In certain instances, the Adviser receives from brokers and 
dealers products or services which are used both as 
investment research and for administrative, marketing, or 
other non-research purposes.  In such instances, the Adviser 
makes a good faith effort to determine the relative 
proportions of such products or services which may be 
considered as investment research.  The portion of the costs 
of such products or services attributable to research usage 
may be defrayed by the Adviser (without prior agreement or 
understanding, as noted above) through brokerage commissions 
generated by transactions of clients (including the Funds), 
while the portion of the costs attributable to non-research 
usage of such products or services is paid by the Adviser in 
cash.  No person acting on behalf of a Fund is authorized, in 
recognition of the value of research products or services, to 
pay a price in excess of that which another broker or dealer 
might have charged for effecting the same transaction.  The 
Adviser may also receive research in connection with selling 
concessions and designations in fixed price offerings in 
which the Funds participate.  Research products or services 
furnished by brokers and dealers through whom a Fund effects 
transactions may be used in servicing any or all of the 
clients of the Adviser and not all such research products or 
services are used in connection with the management of such 
Fund.

Dataset excerpt

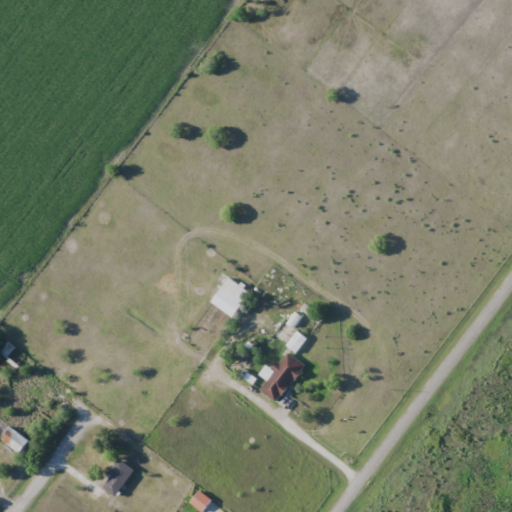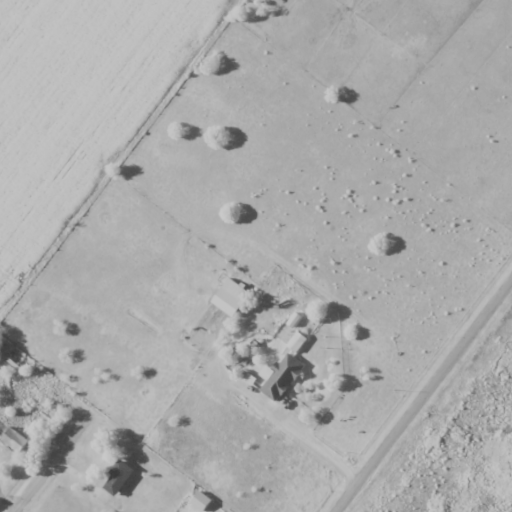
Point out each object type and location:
building: (231, 296)
building: (290, 336)
building: (282, 376)
road: (427, 402)
building: (15, 439)
road: (53, 460)
building: (119, 477)
building: (201, 500)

▶ _To-do list_
**a)** According to the excerpted passage, how does the Adviser pay for the portion of costs attributable to non-research usage of products or services?
**b)** Decide whether each statement agrees with the excerpted passage, answering yes or no and quoting the deciding words: (i) The Adviser may receive research in connection with selling concessions in fixed price offerings in which the Funds participate. (ii) Every research product furnished through a Fund's transactions is used in managing that Fund. (iii) A person acting on behalf of a Fund may pay a higher price than another broker would charge in recognition of the value of research.

▶ _Results for the exercise_
**a)** The Adviser pays that portion in cash.

**b)**
(i) Yes: "The Adviser may also receive research in connection with selling concessions and designations in fixed price offerings in which the Funds participate."
(ii) No: "not all such research products or services are used in connection with the management of such Fund."
(iii) No: "No person acting on behalf of a Fund is authorized, in recognition of the value of research products or services, to pay a price in excess of that which another broker or dealer might have charged for effecting the same transaction."